Para finalizar vamos para a órbita terrestre, afinal de contas não existe ambiente mais extremo do que o espaço sideral.
Desde as primeiras viagens espaciais, os astronautas e cosmonautas carregam consigo câmeras para documentar as viagens e experiências. A primeira missão a ter uma câmera operada por um humano foi a Mercury-Atlas 6 de 1962, que contou com a ingenuidade do astronauta John Glenn, que teve a ideia por conta própria e comprou uma pequena máquina com seu dinheiro. Porém, ao comunicar para a NASA, o equipamento teve de ser modificado para sua operação acontecer sem ter a necessidade de retirar as grandes luvas do traje espacial. Foi então criado uma manopla customizada e, além disso, montaram a câmera de cabeça para baixo para que Glenn pudesse acessar os comandos de disparo dentro da nave.
Desde então, muitas câmeras já foram enviadas ao espaço para realizar diversos experimentos, gravações de comerciais, filmes e documentários. Foi o caso do longa A Beautiful Planet: A Terra Vista do Espaço, de 2016. Filmado para Imax, a produção contou com diversos desafios principalmente no envio das imagens gravadas para a equipe em terra. Por se tratar de gravações em 4K, os arquivos eram grandes demais e nenhum satélite conseguia dar conta. Por este motivo, os astronautas filmavam inúmeros gigas de imagens e, quando tinham uma missão de ida ou volta para a ISS (sigla em inglês da Estação Espacial Internacional), esses HDs eram enviados para a Terra.

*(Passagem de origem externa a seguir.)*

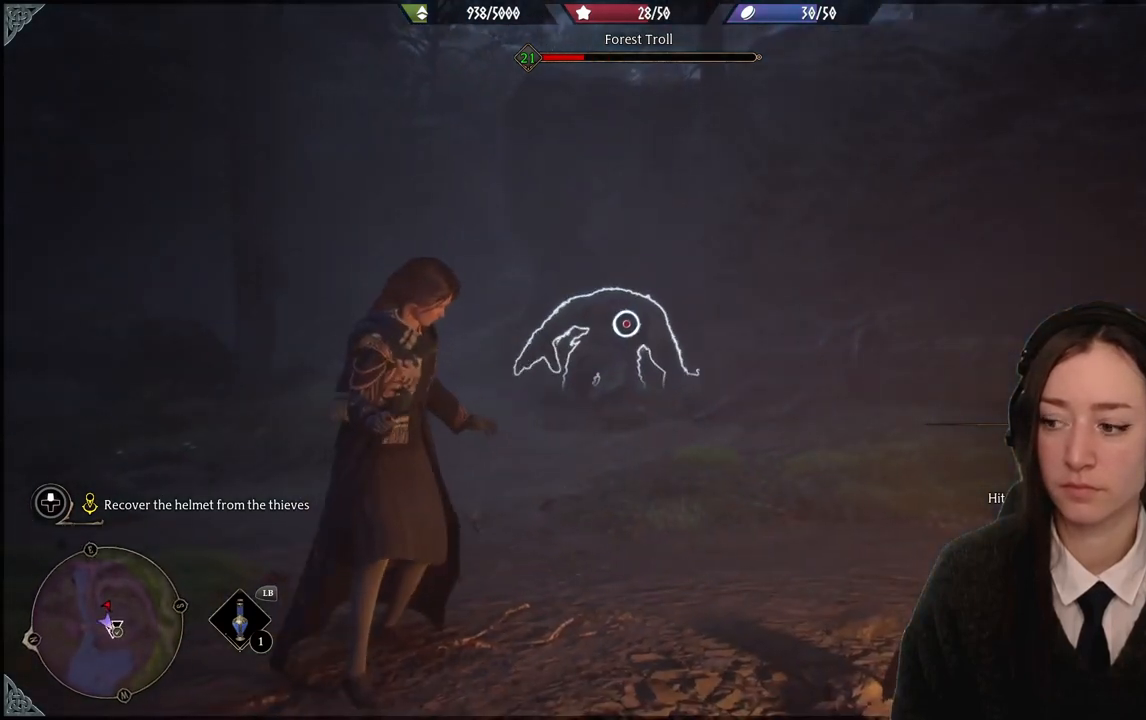
{"buttons": [], "left_stick": "center", "right_stick": "center", "events": []}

Outro grande desafio diz respeito à alta radiação no espaço já que as câmeras são danificadas depois de algum tempo em órbita, perdendo resolução e tendo até alguns pixels queimados. Desta forma, elas tinham que ser substituídas de tempos em tempos, porém assim como os HDs, eram enviadas em missões esporádicas. Por se tratar de um lançamento de um foguete, às vezes as coisas não saem como o esperado, como a explosão da missão da SpaceX Falcon 9 de 2015, que carregava uma destas câmeras. Com isso, a produção do documentário acabou se adaptando ao criar um software para corrigir os erros que viriam a ser captados pela câmera antiga que já estava na ISS.
A próxima vez que você assistir a um filme que se passa em algum lugar remoto, tente imaginar os problemas e as soluções que a equipe teve que enfrentar durante as gravações. Nós da Fauno Filmes ainda não tivemos a oportunidade de filmar no espaço ou em um deserto, porém em muitos projetos somos desafiados frente a diferentes e inusitadas locações. Em suma, mesmo lidando com as adversidades, estes locais são recompensadores pois as imagens lá captadas acabam se tornando únicas e diretamente condizentes com a proposta do filme.
Este foi o caso da nossa obra 2021: Uma Nova Odisseia no Espaço em que precisávamos emular quatro planetas distintos em que a protagonista acabava visitando. Para Marte, por exemplo, gravamos em uma pedreira abandonada em que o grande desafio se deu na logística e energia elétrica, já que a tomada mais próxima ficava a quilômetros de distância.